Even if it succeeds in building 50 power stations, it is a far cry from the scale of the nearly 2500 power stations in Xilai.
It neither forms a network nor optimizes the exchange experience on a large scale.
It is more like the “self-high” behavior of a Shanghai car brand in its base camp.
As the author and Feifan insiders discussed, Shanghai Jiereng Zhidian, which is jointly invested by many parties, already has a “genetic defect” in cost and dominance.
If the power station is built quickly, the capital will lose much more, and if the power station is built slowly, it will not be able to effectively change the electricity label.
After all, it is a dilemma.
At the moment, there are many problems with Feifan.
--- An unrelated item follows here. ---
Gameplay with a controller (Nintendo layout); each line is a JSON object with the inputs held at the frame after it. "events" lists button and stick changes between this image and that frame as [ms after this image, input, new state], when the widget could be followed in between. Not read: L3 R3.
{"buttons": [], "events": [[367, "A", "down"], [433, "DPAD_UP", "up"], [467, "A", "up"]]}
Not only did the business of changing power stations not go smoothly, but also rumors of layoffs and returning to SAIC passenger cars were exposed at the beginning of the year.
Although Wang Jun, general manager of Shangqi passenger car and CEO of Feifan Automobile, personally refuted the rumor, saying that “Feifan will continue to operate independently in channel and marketing”, the current “light asset” mode operation is tantamount to being released by SAIC, even though the exposed new car Feifan RC7 It has also been complained by many people that it is “very much like a certain model of a brother brand”.
Compared with Feifan’s troubles, Zhiji is busy this year.
First, its fourth new car, the Zhiji L6, was successfully launched, bringing potential sales increments for the brand.
Next, the light-year solid-state battery to be installed in the new car has also successfully attracted the attention of the industry, coupled with successful financing of more than 8 billion yuan, which has periodically solved the problem of “lack of financial resources” that plagued many new power brands.
Today, success comes hand in hand, as if it has reached the pinnacle of life.
The busyness of Zhiji sets off Feifan’s leisure.
The originally embarrassing problems of brand positioning and resource tilt made it easy for Feifan to be hammered out of the automobile innovation port on Antuo Road in Shanghai.
Zhiji once again widened the gap between the two.
No wonder Feifan’s car owners envy Zhiji’s car owners, and no wonder Feifan’s employees say they “hate iron but not steel”.